制墨要用松枝,噩夢記憶告訴我,魘魂鎮靠着雲鬼山,山上有千年雪松,還有許多原始動植物,最危險的還要屬榔頭。
榔頭是什麼東西並不太清楚,可能是一種猛獸,也可能是昆蟲之類的,估計也夠我這次喝一壺了。
何況身邊還有三個陰鬼,聾叔的陰險,柳鈴兒的狡詐,還有杜月華的僞裝,無論哪一個,都有可能讓我喪命,因爲煞陰和鬼不能在噩夢裡相互攻擊,不然兩方都會灰飛煙滅。面對我這個靈魂,就是他們要剷除的對象,所以這次雲鬼山之行,凶多吉少。畢竟每個鬼魂都想活着走出夢魘。
“爸、媽,我也要去!”小蘭手裡拿着一根竹竿,渴望的看着聾叔。
聾叔撿起地上的一塊硬土砸了過去,正中小蘭的鼻子,鼻血噴了出來,小蘭痛的哇哇大哭,母親杜月華卻笑着說:“打得好,出門見紅,入山逢神,不見榔頭,不遇棒槌。”
杜月華舀了半盆涼水給小蘭洗着鼻子,之後領着小蘭往屋裡走去。
一切拾掇好後,我們四人一起往雲鬼山走去。
“媽,聽說去年採松枝,許多人死在了雲鬼山,咋回事?”柳鈴兒好奇的看着杜月華問。
杜月華嘆息着說:“去年鄰村的幾個年輕人進了雲夢澤,可能遇到了榔頭。還有幾個人在夢樓被碎屍了,估計是棒槌乾的。”
聾叔陰着臉,他鼓着腮幫子生氣地說:“閉住你的臭嘴,別榔頭棒槌的,嘴癢了就用頑石磨一磨,還沒進山就嘰裡呱啦的,吵死了。”
杜月華急忙住了嘴,和柳鈴兒擠着眼睛。
一路上幾乎沒有碰到什麼人,一進山谷,荒草半人高,土路長期沒人走,長滿了雜草,貓頭鷹不時的叫着,顯得有些詭異。
樹林裡有很多蒼蠅大的蚊子,咬一口腫一片,又痛又癢。
柳鈴兒不斷的用樹枝驅趕着,翻過了山樑,我們鑽進了一片茂密的雪松林。
高大的雪松猶如寶塔,密集的樹枝遮天蔽日,本來就是陰天,林中顯得有些昏暗。地上滿是腐爛的落葉,還有一些動物的白骨,安靜的樹林讓人發寒,盼望能見到幾隻小鳥。

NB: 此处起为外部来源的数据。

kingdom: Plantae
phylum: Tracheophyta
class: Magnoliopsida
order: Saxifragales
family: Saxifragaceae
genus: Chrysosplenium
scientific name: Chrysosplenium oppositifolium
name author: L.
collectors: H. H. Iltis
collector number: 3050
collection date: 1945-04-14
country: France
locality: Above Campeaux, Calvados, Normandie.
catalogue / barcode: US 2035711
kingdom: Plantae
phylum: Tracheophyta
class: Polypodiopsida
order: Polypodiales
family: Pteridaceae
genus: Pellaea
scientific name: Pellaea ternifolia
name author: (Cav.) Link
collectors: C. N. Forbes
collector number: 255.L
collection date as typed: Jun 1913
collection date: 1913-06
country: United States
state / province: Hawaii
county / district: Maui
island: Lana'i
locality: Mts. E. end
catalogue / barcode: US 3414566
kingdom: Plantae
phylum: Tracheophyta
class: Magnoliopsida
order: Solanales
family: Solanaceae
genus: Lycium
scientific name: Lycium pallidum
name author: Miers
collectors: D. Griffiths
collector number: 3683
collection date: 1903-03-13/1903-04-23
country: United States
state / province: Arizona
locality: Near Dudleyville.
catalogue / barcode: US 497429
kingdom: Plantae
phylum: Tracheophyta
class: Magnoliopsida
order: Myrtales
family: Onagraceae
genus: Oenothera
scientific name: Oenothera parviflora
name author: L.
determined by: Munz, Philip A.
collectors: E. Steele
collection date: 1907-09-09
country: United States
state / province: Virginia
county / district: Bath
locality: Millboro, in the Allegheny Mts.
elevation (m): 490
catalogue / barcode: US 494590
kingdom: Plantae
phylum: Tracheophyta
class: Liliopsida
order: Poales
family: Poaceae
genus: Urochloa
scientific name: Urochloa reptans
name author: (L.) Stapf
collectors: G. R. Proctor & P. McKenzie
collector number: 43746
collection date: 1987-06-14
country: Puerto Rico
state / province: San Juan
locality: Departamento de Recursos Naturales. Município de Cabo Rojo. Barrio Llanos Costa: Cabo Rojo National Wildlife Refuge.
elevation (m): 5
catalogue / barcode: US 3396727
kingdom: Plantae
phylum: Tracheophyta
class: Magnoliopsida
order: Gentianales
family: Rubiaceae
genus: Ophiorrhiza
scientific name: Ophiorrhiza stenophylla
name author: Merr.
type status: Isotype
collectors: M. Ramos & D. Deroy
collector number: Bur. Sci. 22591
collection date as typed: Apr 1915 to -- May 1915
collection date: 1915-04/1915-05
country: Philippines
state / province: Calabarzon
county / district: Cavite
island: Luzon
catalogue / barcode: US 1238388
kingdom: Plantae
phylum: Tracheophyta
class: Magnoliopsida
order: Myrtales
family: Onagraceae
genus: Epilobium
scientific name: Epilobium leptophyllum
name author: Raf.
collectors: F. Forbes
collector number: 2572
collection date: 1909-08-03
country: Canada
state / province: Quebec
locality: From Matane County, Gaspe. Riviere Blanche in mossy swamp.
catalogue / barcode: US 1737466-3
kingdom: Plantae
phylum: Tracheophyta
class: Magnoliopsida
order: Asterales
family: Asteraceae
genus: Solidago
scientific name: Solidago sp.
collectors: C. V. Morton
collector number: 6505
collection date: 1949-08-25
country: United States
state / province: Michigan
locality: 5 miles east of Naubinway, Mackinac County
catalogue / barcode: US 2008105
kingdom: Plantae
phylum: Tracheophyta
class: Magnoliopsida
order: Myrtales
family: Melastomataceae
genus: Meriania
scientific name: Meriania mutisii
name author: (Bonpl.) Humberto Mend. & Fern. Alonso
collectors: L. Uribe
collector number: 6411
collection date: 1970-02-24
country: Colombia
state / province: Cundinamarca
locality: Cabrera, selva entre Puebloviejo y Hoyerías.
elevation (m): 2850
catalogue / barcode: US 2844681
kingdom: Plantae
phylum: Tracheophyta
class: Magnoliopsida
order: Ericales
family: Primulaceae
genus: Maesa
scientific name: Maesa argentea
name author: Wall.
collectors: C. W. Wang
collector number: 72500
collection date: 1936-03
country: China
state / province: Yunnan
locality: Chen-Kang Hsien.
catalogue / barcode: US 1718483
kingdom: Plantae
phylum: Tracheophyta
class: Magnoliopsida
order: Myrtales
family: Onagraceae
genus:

山林的入口處立着一塊水泥板,上面用紅漆寫着:封山護林,禁止放牧,猛獸出沒,到此止步!!!標語後打着三個血紅的感嘆號,表示此處是禁地。
“爸,這塊石板什麼時候立的?我記得前年來的時候好像沒有啊?”柳鈴兒撥開了蒿草,只見草中一堆白骨,嚇得她撲進了我的懷裡。
“這是幾天前剛立的,有幾個外地的獵人到林中打獵,結果全部被分屍了,死相很可怕,好幾個至今沒找到……”聾叔說着用腳踢了幾下白骨說:“不用怕,這是獾豬的骨頭。”
我仔細一看確實是一個豬頭,兩隻耳朵沖天,兩根獠牙外露,死相難看至極,黑毛貼在白骨上,但是豬頭竟然沒有腐爛,真是怪哉!
“聾叔,既然林中有野獸,我們還是在這裡砍一些松枝行了,不然……”不等我說完,聾叔打斷道:“不行!魘魂墨必須用千年雪松的松枝,不然煉煙煉不出,黑度、細度、灰分、油分都達不到要求。我們是作坊式生產,最注重的就是質量,所以……”。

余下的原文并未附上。